Repeat word for word the passage of the mosaic safety text below that opens with the words containing "In fact the" and closes with "always produce debris.".

TEXT BLOCK -
****************

Gary Drostle

Working as a professional mosaic artist: Look after yourself – Nobody else will

Health and safety for mosaic artists. Health and safety is often overlooked amongst artists and craftworkers, but remember it’s your health, and nobody else is going to look after it. As with most things it’s really just common sense – and keeping health and Safety in your mind when starting a new task.

In fact the most important thing you can do is to stay healthy and keep tidy…

Remember many accidents are simply caused by carelessness and an untidy studio.

Always think about risks first – planning is key

There are three main areas where you may become exposed to risk of injury in making mosaics: cutting tesserae; lifting mosaics; using cement.

Cutting Mosaic Tesserae


Cutting tesserae with the hammer, mosaic nippers or a cutting machine will always produce debris.

The hazard: Glass or ceramic splinters could be projected into the eye if incorrect cutting methods are used. Splinters around the work area can cause minor cuts.

Who is affected: Flying splinters can affect you or anyone in the vicinity of your work.

Reducing the risk: Wear goggles and ensure that proper cutting methods are used.

Clean your work area regularly with a dust pan and brush, NEVER brush debris with your hands.

Lifting Mosaics and associated materials

The funny thing is, when I was at school, I thought that getting into art would be a great route to avoid manual labour, and here I am over twenty five years into a professional career in creating artworks and I am lifting very heavy boxes, mixing cement and donning a hard hat…

Boxes of tiles, bags of cement and finished mosaics on panels are all heavy objects which can cause back and other injuries if lifted incorrectly.

****************

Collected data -
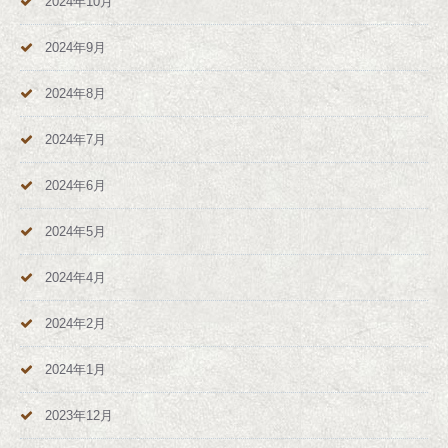
2024年10月
2024年9月
2024年8月
2024年7月
2024年6月
2024年5月
2024年4月
2024年2月
2024年1月
2023年12月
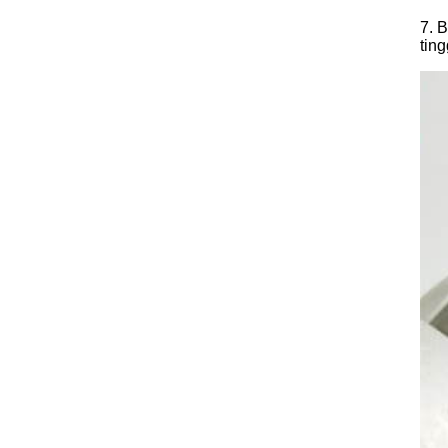
7. 
ting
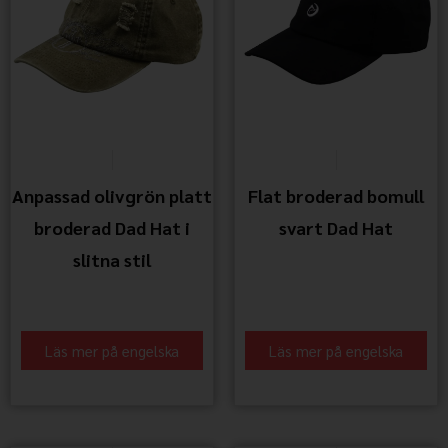
Anpassad olivgrön platt
Flat broderad bomull
broderad Dad Hat i
svart Dad Hat
slitna stil
Läs mer på engelska
Läs mer på engelska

****************

RESULT OF THE EXERCISE -
In fact the most important thing you can do is to stay healthy and keep tidy…

Remember many accidents are simply caused by carelessness and an untidy studio.

Always think about risks first – planning is key

There are three main areas where you may become exposed to risk of injury in making mosaics: cutting tesserae; lifting mosaics; using cement.

Cutting Mosaic Tesserae


Cutting tesserae with the hammer, mosaic nippers or a cutting machine will always produce debris.